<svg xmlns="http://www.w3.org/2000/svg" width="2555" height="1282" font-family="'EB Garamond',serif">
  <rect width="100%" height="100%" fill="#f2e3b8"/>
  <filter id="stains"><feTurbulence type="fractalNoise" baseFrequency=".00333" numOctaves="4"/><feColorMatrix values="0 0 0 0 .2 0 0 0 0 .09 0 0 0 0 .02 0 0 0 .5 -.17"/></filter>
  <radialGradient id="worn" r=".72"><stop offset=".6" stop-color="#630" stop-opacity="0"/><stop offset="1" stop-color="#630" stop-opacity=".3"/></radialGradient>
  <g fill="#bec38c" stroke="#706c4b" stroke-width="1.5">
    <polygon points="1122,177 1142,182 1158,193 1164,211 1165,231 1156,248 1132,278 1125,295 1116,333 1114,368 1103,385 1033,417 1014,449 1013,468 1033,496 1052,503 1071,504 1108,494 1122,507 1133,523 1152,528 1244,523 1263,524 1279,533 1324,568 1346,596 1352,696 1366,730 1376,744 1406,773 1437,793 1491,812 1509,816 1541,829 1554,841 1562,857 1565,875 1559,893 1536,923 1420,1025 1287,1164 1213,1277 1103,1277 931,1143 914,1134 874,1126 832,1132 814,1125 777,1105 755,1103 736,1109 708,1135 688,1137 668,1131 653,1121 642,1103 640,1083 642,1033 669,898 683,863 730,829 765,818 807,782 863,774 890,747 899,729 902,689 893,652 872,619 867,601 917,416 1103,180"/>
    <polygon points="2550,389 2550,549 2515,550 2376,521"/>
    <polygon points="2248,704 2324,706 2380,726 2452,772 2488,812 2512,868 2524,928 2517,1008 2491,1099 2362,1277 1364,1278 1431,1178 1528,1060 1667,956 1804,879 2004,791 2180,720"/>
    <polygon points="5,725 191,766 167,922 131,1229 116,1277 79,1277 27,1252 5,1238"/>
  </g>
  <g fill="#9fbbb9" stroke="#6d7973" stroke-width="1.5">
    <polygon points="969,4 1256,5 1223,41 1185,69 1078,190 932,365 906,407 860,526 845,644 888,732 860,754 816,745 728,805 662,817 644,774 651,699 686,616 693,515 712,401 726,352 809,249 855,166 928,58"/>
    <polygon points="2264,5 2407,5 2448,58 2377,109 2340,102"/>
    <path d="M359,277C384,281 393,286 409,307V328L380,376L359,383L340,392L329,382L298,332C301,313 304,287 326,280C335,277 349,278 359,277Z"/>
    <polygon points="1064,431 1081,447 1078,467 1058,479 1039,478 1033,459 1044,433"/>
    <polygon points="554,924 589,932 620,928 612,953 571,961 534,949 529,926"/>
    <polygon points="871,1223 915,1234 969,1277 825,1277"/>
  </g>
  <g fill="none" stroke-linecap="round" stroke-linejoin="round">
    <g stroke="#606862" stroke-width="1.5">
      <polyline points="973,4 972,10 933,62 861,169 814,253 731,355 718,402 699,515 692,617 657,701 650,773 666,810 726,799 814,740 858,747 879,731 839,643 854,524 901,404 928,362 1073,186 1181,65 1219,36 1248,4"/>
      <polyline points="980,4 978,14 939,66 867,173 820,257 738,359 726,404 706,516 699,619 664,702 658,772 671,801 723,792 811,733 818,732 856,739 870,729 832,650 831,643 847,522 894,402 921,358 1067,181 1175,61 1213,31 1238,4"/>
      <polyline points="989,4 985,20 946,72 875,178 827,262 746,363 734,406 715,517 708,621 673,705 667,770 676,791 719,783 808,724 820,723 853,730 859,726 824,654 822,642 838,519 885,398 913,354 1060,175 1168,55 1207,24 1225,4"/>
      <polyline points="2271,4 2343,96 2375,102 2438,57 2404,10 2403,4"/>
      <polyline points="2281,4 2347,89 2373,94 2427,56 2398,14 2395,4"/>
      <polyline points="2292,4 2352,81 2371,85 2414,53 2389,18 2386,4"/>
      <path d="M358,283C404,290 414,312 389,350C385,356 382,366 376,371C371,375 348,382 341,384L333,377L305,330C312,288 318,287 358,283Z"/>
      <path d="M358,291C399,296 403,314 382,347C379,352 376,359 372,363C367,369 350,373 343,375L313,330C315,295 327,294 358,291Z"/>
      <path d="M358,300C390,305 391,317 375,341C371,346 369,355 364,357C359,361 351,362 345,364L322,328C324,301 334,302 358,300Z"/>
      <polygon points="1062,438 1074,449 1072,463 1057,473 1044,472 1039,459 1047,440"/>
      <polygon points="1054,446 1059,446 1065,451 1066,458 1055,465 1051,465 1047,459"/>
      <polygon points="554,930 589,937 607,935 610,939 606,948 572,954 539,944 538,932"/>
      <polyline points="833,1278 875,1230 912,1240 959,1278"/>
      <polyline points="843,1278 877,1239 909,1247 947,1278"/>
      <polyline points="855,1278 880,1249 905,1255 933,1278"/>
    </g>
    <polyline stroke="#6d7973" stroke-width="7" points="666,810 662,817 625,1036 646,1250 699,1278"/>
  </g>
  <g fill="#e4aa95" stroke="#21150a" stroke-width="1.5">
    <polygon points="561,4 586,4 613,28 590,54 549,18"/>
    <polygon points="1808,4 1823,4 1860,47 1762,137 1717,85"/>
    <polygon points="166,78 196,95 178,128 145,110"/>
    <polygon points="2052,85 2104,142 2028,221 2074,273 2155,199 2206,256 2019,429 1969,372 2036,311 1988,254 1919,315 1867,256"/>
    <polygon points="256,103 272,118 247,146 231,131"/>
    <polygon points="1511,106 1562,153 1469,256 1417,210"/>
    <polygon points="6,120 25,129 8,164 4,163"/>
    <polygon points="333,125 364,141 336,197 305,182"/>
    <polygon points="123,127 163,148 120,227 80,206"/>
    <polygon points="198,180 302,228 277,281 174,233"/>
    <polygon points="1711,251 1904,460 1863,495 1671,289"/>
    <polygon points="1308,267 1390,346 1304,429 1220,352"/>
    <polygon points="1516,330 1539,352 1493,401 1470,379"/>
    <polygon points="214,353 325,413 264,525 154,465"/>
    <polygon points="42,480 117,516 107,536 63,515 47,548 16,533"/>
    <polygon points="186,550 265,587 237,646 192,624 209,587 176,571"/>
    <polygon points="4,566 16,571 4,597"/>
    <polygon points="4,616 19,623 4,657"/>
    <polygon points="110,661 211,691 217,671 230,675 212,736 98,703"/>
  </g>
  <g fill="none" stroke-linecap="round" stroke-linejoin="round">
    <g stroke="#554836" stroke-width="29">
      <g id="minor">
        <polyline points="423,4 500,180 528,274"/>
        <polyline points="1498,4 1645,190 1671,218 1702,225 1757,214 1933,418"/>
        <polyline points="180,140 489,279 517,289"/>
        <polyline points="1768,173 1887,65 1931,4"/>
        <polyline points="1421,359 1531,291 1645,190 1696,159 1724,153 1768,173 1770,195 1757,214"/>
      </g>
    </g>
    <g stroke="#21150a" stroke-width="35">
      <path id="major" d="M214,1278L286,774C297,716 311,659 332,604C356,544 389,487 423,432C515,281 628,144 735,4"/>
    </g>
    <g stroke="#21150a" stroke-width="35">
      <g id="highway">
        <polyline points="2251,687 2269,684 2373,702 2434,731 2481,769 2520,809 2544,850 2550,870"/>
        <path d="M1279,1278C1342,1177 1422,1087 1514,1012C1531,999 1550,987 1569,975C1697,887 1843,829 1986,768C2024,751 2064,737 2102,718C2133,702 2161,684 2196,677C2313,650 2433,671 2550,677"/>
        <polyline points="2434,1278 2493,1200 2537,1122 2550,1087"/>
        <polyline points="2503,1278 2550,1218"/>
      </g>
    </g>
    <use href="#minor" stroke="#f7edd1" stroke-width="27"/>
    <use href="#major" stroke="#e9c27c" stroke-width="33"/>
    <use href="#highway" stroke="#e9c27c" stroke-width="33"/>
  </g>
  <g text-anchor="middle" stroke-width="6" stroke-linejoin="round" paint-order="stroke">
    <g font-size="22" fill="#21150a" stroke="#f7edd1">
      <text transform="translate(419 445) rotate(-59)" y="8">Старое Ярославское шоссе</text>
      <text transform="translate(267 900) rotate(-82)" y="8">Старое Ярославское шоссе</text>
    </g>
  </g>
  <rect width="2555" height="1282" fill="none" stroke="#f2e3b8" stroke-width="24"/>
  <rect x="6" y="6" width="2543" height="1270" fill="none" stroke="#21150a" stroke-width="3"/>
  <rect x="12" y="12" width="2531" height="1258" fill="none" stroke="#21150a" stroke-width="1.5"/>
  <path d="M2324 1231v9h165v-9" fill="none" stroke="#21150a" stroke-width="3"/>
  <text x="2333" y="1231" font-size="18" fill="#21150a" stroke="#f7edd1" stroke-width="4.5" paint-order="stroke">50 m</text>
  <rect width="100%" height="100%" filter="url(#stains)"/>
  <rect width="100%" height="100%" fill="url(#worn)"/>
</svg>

------------

■ **Instructions to follow**:
Look through the data above for the string "worn" and copy every line where it appears.

■ **Output of the task**:
  <radialGradient id="worn" r=".72"><stop offset=".6" stop-color="#630" stop-opacity="0"/><stop offset="1" stop-color="#630" stop-opacity=".3"/></radialGradient>
  <rect width="100%" height="100%" fill="url(#worn)"/>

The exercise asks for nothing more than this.